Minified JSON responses
Segment Open
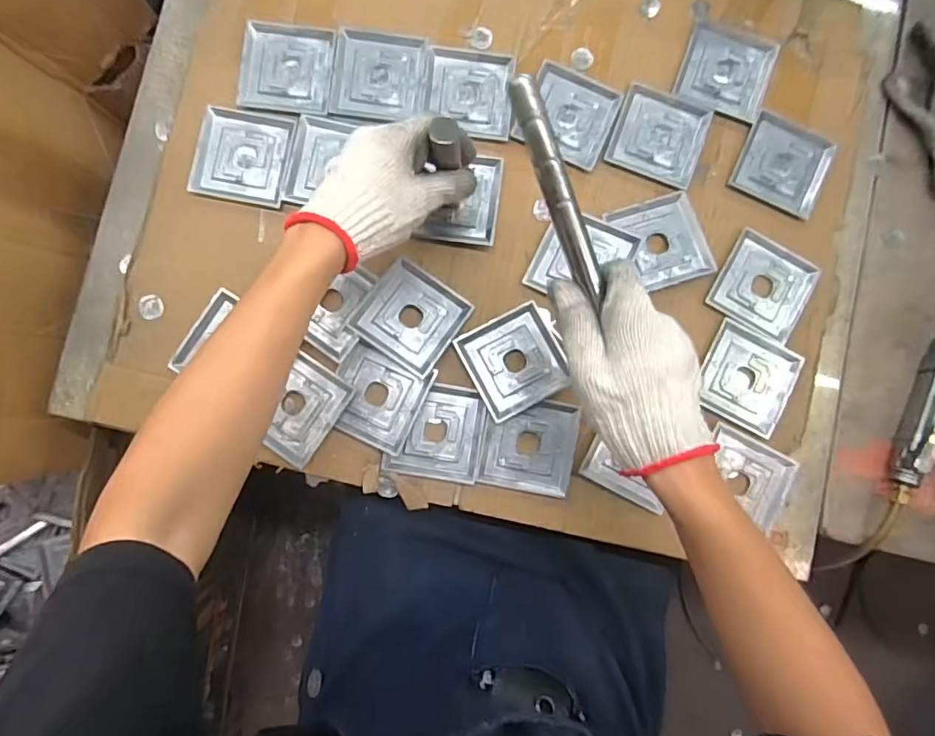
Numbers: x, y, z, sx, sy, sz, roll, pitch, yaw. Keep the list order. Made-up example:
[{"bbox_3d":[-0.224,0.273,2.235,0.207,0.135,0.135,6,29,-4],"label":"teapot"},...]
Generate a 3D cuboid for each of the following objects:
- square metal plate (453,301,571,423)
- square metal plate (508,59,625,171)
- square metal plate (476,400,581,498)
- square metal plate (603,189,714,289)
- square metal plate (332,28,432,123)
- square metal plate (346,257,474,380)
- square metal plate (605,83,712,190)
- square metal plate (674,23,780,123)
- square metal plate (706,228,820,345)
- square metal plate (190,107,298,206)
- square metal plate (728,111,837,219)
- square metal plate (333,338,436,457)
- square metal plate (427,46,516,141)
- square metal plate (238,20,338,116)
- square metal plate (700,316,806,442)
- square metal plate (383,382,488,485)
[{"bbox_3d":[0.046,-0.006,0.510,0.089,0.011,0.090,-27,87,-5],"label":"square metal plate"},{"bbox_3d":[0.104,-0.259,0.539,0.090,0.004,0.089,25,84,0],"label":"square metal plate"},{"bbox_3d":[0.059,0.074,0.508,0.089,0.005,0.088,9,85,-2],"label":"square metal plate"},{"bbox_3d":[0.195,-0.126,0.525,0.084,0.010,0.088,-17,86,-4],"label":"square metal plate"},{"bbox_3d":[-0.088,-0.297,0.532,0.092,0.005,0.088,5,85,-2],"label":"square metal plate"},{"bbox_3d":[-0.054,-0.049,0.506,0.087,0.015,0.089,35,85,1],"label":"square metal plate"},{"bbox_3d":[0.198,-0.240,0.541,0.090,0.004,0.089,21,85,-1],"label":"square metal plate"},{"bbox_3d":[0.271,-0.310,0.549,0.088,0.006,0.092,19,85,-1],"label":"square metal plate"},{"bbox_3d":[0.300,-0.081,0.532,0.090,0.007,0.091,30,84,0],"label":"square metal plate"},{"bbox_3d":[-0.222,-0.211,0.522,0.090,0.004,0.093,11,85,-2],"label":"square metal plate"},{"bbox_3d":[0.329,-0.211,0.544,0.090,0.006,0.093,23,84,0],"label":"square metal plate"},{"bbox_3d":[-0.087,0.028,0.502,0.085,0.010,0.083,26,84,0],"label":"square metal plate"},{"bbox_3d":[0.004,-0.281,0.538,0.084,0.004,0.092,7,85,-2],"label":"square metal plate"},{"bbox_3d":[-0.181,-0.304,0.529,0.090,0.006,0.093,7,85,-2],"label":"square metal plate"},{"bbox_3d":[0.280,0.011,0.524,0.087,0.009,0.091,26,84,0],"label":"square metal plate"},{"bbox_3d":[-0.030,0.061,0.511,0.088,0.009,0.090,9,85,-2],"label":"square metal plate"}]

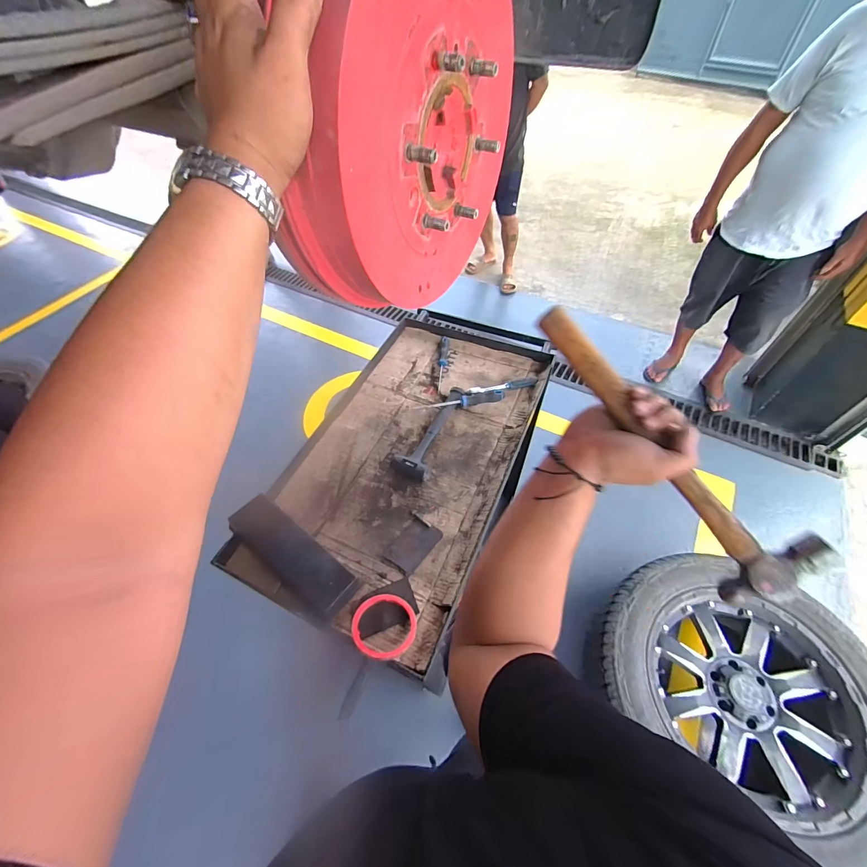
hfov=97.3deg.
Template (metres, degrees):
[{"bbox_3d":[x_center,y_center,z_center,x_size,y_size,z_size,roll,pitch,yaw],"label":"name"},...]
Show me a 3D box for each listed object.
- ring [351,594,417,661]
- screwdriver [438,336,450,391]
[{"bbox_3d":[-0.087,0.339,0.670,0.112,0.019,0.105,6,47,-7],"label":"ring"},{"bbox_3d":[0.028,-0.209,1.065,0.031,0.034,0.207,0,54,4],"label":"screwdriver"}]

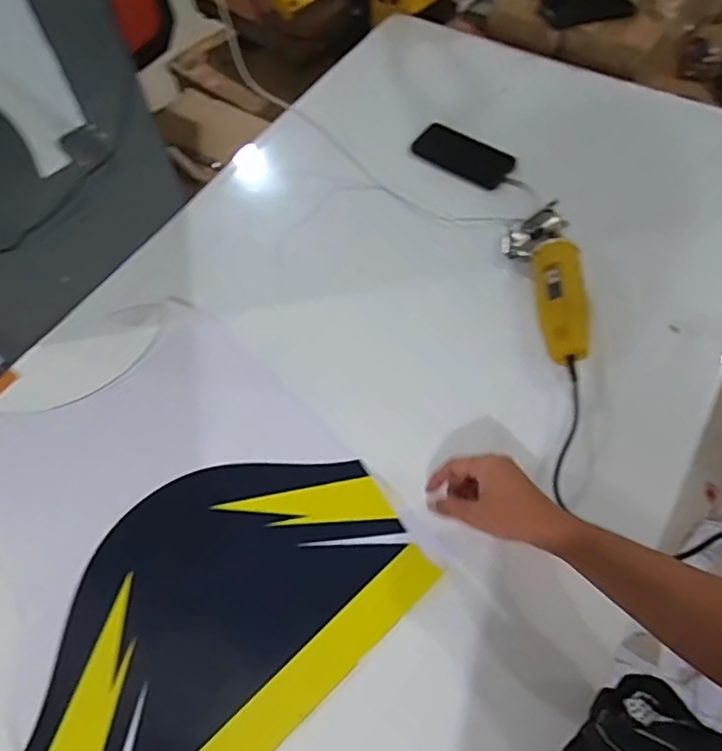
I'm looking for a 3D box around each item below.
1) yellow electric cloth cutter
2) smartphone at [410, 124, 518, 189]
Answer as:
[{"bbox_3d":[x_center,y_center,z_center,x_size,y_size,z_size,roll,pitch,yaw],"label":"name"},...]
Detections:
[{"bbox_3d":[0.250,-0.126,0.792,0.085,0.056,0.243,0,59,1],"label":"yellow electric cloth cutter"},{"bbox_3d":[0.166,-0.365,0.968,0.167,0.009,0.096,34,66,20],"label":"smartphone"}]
Segment Closed
Segment Open
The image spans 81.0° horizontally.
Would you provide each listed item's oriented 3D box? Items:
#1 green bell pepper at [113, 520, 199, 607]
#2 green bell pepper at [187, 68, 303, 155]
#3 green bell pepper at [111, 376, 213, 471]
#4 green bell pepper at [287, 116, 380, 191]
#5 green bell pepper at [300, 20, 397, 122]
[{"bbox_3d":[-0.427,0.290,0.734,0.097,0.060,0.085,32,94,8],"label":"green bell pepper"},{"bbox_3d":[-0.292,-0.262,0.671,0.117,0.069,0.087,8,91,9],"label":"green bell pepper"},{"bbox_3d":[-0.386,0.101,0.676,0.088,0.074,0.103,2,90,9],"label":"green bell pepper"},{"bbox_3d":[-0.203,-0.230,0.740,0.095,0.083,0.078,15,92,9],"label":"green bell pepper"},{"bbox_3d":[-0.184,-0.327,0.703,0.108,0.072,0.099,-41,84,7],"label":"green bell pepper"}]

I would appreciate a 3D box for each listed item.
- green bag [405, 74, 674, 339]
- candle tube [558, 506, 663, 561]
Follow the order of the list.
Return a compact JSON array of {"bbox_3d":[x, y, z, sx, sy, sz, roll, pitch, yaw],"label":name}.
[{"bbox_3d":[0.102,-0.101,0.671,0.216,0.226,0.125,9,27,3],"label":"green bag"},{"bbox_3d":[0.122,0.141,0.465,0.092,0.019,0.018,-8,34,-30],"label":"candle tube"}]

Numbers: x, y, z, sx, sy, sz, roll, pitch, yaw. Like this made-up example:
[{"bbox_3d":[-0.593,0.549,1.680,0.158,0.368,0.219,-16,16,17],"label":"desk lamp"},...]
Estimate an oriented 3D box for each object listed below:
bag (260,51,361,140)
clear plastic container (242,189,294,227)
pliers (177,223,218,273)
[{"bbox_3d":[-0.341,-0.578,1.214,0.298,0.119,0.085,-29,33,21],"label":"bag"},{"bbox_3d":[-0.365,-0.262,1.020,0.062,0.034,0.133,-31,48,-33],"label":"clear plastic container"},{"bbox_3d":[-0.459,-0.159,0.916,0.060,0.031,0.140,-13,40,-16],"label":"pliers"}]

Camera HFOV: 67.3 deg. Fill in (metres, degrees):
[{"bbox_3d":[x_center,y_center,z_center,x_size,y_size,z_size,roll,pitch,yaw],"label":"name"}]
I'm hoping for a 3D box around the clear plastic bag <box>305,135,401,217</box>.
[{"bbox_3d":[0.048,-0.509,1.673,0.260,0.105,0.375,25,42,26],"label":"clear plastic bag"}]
Segment Closed
For every line of the records that has the word "example" in it, make a copy.

Numbers: x, y, z, sx, sy, sz, roll, pitch, yaw. Keep the list order. Made-up example:
Numbers: x, y, z, sx, sy, sz, roll, pitch, yaw. Like this made-up example:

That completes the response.